Collected data
■ ■ ■ ■ ■ ■ ■
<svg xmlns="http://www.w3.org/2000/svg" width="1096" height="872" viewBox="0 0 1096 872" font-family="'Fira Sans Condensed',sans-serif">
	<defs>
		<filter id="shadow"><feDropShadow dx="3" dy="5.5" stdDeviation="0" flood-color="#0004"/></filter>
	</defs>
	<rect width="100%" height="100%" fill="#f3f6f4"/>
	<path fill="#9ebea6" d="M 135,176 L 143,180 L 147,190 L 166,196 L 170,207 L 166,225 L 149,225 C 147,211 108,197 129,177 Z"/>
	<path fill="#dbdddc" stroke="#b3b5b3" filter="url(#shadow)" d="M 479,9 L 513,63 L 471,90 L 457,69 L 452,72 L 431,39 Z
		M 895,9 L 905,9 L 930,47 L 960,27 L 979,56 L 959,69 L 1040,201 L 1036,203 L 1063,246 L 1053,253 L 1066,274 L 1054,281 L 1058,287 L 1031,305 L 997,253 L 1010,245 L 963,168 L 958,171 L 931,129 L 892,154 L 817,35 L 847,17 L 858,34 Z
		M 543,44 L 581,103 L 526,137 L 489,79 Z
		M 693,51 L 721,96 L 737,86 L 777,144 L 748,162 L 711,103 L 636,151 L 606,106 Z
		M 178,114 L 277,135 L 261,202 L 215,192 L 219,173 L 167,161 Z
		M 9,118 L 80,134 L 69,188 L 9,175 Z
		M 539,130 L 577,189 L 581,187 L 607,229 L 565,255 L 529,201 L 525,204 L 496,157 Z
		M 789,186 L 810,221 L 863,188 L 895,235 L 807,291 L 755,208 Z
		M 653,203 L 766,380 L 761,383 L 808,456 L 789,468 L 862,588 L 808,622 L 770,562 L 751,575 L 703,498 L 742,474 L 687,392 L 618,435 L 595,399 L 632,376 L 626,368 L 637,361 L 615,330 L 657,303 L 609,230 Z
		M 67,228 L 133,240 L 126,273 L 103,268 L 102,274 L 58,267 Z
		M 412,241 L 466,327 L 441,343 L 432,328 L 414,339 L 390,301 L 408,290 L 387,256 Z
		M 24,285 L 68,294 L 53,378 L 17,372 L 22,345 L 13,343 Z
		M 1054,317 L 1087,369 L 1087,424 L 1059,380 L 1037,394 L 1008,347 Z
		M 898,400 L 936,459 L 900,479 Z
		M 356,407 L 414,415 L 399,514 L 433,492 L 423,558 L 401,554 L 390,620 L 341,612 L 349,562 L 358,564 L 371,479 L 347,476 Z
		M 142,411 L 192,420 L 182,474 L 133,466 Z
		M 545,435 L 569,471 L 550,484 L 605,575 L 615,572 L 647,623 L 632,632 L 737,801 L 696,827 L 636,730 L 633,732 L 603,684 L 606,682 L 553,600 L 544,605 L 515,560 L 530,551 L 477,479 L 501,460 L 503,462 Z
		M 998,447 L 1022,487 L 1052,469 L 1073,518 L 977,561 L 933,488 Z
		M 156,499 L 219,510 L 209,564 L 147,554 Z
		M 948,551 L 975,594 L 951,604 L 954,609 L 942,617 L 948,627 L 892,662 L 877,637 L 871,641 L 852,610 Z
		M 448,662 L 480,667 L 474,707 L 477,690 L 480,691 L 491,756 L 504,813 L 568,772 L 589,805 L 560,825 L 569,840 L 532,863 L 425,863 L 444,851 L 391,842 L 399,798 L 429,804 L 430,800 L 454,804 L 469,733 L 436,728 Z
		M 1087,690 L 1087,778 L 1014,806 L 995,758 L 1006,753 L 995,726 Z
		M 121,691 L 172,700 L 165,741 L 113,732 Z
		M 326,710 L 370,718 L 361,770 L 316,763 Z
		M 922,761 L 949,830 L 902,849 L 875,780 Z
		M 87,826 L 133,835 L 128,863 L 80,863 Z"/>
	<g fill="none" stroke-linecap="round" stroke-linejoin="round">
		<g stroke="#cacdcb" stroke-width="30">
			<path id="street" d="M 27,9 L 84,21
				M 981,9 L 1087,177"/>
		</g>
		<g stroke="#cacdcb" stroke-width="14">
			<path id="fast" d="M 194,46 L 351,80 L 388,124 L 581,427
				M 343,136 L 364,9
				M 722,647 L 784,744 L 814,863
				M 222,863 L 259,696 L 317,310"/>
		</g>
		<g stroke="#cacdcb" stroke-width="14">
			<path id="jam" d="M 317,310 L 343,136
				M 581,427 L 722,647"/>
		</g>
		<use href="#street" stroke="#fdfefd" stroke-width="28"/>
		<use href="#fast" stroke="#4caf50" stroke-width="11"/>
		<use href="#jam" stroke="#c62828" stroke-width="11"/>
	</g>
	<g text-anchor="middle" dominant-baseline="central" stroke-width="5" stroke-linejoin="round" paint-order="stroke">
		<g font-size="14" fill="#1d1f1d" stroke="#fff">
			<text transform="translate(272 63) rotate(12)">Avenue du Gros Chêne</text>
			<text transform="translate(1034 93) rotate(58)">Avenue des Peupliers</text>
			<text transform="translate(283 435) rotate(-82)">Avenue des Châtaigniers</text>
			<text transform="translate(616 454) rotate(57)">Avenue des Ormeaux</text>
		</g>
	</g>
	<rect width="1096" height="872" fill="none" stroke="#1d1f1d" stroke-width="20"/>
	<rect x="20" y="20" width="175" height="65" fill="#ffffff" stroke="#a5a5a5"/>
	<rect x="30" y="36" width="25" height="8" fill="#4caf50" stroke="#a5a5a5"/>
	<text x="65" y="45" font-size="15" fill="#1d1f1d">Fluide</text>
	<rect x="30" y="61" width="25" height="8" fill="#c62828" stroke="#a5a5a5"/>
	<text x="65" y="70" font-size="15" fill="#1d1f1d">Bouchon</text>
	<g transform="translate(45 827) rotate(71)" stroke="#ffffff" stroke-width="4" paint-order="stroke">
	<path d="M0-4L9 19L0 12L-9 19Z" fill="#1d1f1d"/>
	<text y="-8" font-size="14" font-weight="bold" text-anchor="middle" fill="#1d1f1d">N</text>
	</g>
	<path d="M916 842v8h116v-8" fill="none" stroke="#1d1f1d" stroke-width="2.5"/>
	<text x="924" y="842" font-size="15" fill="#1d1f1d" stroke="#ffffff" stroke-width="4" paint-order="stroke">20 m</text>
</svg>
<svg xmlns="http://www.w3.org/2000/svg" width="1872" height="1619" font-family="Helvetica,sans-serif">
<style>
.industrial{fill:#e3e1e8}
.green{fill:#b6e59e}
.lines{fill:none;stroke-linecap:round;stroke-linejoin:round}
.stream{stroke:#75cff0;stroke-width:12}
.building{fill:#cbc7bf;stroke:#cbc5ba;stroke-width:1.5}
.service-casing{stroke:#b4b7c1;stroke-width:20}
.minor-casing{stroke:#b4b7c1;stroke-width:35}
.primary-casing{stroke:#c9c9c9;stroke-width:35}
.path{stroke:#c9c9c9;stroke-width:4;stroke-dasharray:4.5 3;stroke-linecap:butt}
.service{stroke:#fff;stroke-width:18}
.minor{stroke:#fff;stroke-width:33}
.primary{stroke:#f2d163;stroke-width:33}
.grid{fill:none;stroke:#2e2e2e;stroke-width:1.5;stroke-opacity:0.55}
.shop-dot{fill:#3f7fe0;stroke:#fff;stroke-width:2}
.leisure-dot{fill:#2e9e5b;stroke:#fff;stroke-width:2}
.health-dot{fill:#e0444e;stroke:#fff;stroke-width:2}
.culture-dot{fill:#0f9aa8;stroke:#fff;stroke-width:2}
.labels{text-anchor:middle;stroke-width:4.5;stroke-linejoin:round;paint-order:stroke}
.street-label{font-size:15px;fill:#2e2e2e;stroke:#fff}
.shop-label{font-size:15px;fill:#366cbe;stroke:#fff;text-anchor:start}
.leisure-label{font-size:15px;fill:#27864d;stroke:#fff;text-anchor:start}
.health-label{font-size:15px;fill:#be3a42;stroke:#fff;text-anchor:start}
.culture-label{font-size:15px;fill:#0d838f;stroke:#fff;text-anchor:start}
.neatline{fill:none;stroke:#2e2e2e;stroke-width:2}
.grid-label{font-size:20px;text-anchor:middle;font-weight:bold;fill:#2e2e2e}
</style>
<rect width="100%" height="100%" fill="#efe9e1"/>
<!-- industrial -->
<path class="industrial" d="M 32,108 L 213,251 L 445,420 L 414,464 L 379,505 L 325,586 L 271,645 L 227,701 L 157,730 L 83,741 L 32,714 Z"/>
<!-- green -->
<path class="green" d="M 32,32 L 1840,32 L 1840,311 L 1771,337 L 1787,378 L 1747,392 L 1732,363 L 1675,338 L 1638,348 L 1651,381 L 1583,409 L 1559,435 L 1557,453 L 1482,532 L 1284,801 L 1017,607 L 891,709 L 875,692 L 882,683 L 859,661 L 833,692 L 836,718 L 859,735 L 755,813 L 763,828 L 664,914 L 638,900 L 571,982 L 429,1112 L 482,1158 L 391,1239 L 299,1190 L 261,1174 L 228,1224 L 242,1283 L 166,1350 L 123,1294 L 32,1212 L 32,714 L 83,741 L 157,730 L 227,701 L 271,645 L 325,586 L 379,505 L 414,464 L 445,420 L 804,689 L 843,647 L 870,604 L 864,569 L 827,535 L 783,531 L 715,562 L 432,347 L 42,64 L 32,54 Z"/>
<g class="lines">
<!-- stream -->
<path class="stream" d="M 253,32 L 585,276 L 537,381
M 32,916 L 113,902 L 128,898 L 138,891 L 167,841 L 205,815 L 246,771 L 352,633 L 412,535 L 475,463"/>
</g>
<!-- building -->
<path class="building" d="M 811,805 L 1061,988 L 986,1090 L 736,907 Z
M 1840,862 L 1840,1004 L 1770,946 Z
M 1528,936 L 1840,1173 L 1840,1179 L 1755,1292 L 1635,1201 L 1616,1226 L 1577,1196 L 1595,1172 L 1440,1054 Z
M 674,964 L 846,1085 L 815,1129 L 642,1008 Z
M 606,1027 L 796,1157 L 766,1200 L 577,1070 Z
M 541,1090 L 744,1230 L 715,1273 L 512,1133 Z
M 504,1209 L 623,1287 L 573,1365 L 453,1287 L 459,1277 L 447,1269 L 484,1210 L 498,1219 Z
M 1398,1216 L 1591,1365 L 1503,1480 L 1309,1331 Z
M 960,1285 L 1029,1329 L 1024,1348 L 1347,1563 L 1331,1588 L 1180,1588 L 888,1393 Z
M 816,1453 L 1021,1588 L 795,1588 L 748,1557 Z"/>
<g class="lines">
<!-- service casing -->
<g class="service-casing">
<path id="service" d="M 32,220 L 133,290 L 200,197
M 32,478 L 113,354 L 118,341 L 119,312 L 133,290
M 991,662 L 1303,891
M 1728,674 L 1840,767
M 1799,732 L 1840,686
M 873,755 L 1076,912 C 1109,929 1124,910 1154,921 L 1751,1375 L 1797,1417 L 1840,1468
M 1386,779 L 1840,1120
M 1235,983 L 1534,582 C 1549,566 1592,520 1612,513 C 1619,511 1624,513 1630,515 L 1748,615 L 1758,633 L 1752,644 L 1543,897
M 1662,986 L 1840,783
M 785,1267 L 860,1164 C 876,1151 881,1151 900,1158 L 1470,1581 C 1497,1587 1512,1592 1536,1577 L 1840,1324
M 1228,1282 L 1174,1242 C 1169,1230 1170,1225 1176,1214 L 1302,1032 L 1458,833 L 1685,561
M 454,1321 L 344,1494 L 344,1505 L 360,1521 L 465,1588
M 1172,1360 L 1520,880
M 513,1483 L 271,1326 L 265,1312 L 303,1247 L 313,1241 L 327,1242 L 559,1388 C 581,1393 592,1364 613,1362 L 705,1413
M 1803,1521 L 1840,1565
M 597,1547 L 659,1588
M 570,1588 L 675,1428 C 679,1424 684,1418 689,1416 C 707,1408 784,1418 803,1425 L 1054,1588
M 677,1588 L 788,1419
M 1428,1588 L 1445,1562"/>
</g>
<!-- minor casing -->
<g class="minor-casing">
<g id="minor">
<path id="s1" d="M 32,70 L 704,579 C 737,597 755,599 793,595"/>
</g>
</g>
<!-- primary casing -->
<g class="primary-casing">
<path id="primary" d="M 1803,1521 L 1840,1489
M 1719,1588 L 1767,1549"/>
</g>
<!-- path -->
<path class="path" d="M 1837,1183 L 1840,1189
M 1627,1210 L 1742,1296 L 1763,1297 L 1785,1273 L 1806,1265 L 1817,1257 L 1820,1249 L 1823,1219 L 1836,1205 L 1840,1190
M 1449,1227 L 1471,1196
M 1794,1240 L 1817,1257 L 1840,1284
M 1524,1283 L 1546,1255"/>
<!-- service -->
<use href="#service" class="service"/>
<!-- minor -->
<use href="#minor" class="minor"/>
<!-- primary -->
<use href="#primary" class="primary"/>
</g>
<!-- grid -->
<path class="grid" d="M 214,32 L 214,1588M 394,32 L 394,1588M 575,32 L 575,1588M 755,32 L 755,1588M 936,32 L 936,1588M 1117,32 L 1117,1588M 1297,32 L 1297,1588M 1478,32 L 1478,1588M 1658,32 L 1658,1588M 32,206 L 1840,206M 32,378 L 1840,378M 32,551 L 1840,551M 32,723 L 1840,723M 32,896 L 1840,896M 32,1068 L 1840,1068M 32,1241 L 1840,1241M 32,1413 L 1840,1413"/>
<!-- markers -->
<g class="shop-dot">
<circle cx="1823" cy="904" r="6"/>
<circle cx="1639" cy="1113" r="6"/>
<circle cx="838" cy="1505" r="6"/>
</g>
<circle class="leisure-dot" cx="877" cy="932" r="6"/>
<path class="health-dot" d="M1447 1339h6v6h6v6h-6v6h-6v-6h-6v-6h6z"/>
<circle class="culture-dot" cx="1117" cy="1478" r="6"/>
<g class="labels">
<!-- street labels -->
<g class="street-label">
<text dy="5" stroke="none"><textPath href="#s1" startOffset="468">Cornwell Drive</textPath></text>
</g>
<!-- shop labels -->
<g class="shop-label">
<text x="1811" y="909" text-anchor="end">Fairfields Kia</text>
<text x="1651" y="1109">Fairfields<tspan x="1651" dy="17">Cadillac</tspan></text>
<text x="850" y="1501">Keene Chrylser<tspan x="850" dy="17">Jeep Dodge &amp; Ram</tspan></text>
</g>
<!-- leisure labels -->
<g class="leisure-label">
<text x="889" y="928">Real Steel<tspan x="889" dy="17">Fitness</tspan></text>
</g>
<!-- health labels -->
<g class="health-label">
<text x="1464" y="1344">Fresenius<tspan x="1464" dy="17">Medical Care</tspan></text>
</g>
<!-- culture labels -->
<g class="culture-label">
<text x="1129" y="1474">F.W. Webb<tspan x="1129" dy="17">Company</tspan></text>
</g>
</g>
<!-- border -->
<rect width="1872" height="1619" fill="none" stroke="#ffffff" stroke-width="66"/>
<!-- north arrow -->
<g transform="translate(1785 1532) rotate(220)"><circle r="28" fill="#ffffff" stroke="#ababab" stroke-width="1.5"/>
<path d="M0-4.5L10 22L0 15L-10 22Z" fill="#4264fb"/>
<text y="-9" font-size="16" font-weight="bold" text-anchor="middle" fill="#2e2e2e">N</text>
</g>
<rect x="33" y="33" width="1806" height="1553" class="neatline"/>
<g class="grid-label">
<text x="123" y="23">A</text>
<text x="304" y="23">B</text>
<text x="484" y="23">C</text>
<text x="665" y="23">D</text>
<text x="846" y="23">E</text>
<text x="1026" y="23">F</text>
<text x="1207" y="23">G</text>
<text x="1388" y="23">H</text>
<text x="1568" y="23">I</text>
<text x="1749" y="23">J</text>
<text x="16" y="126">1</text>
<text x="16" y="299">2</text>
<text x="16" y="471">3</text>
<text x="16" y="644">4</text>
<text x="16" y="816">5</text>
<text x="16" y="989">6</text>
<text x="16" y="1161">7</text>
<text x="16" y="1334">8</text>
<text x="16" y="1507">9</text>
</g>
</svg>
■ ■ ■ ■ ■ ■ ■
In the entries above, restate word for word the lines between the one holding "M 991,662 L 1303,891" and the one holding "<!-- primary -->", inclusive, and nothing besides.

M 991,662 L 1303,891
M 1728,674 L 1840,767
M 1799,732 L 1840,686
M 873,755 L 1076,912 C 1109,929 1124,910 1154,921 L 1751,1375 L 1797,1417 L 1840,1468
M 1386,779 L 1840,1120
M 1235,983 L 1534,582 C 1549,566 1592,520 1612,513 C 1619,511 1624,513 1630,515 L 1748,615 L 1758,633 L 1752,644 L 1543,897
M 1662,986 L 1840,783
M 785,1267 L 860,1164 C 876,1151 881,1151 900,1158 L 1470,1581 C 1497,1587 1512,1592 1536,1577 L 1840,1324
M 1228,1282 L 1174,1242 C 1169,1230 1170,1225 1176,1214 L 1302,1032 L 1458,833 L 1685,561
M 454,1321 L 344,1494 L 344,1505 L 360,1521 L 465,1588
M 1172,1360 L 1520,880
M 513,1483 L 271,1326 L 265,1312 L 303,1247 L 313,1241 L 327,1242 L 559,1388 C 581,1393 592,1364 613,1362 L 705,1413
M 1803,1521 L 1840,1565
M 597,1547 L 659,1588
M 570,1588 L 675,1428 C 679,1424 684,1418 689,1416 C 707,1408 784,1418 803,1425 L 1054,1588
M 677,1588 L 788,1419
M 1428,1588 L 1445,1562"/>
</g>
<!-- minor casing -->
<g class="minor-casing">
<g id="minor">
<path id="s1" d="M 32,70 L 704,579 C 737,597 755,599 793,595"/>
</g>
</g>
<!-- primary casing -->
<g class="primary-casing">
<path id="primary" d="M 1803,1521 L 1840,1489
M 1719,1588 L 1767,1549"/>
</g>
<!-- path -->
<path class="path" d="M 1837,1183 L 1840,1189
M 1627,1210 L 1742,1296 L 1763,1297 L 1785,1273 L 1806,1265 L 1817,1257 L 1820,1249 L 1823,1219 L 1836,1205 L 1840,1190
M 1449,1227 L 1471,1196
M 1794,1240 L 1817,1257 L 1840,1284
M 1524,1283 L 1546,1255"/>
<!-- service -->
<use href="#service" class="service"/>
<!-- minor -->
<use href="#minor" class="minor"/>
<!-- primary -->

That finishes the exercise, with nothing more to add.